__TASK REQUIREMENTS__. Which lines in the records below contain the word "output"? List each such line in full, counting only matches with the same capitalization.

__RECORD EXCERPTS__.
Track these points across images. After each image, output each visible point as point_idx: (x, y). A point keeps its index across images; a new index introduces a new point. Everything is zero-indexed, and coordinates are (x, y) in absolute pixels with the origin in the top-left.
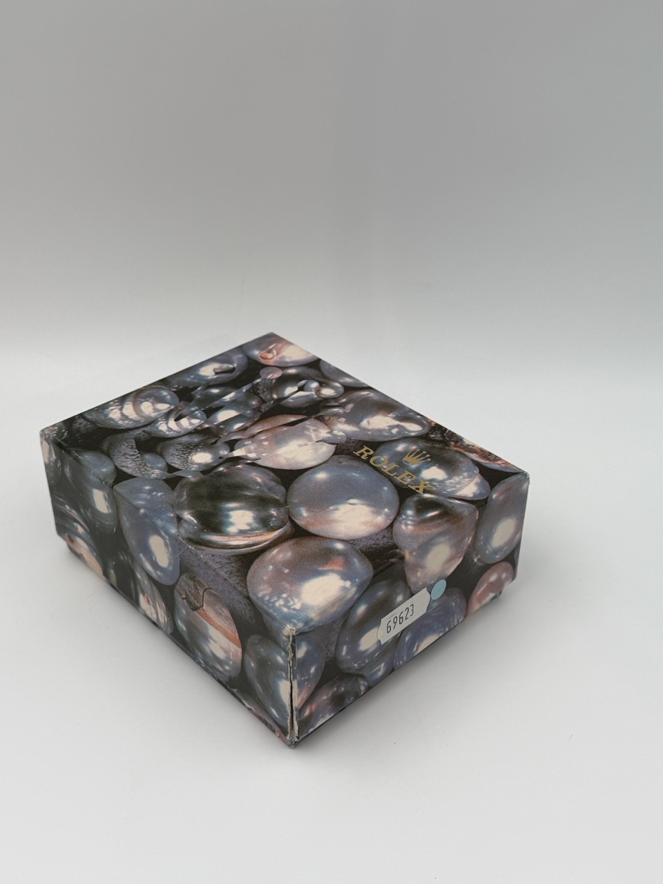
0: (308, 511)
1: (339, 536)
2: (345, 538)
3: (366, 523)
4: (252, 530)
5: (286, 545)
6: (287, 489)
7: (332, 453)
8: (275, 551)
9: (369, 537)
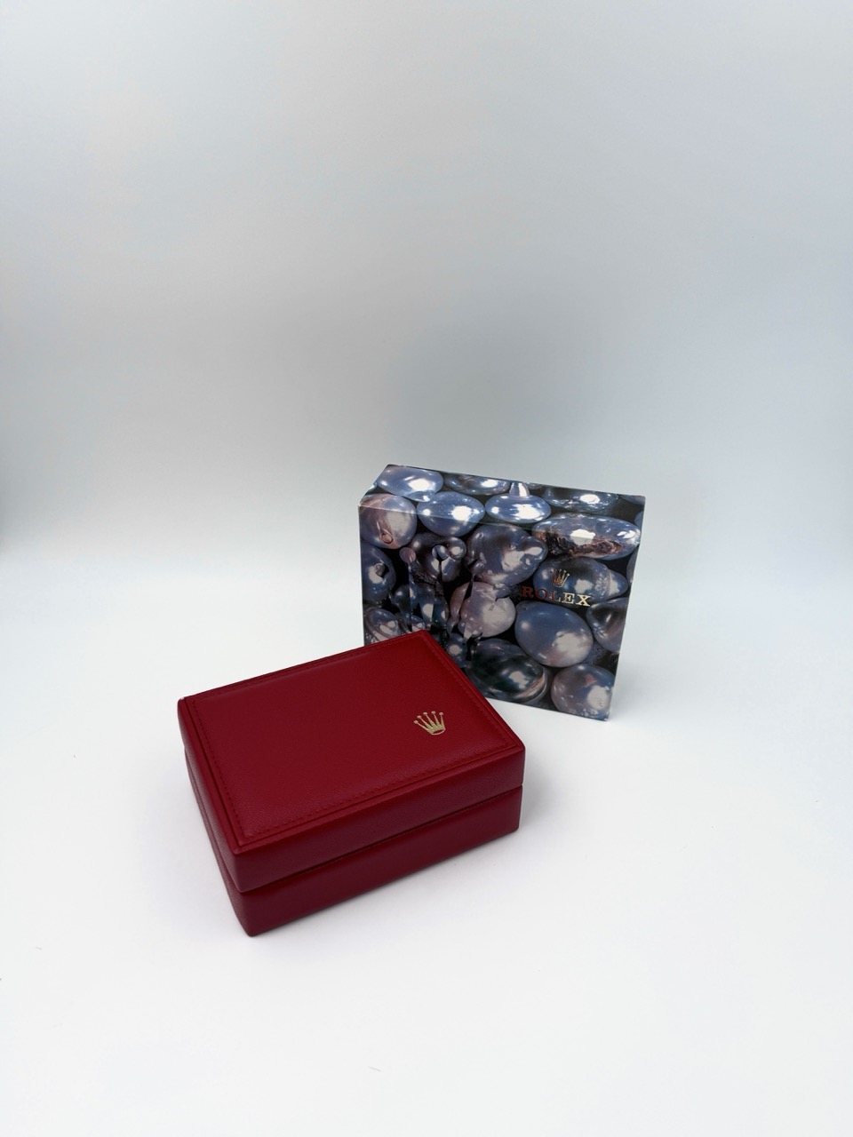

__SOLUTION TO THIS TASK__.
Track these points across images. After each image, output each visible point as point_idx: (x, y). A point keeps its index across images; a new index introduces a new point. Everything is zero-indexed, and coordinates are (x, y) in absolute pixels with the origin in the top-left.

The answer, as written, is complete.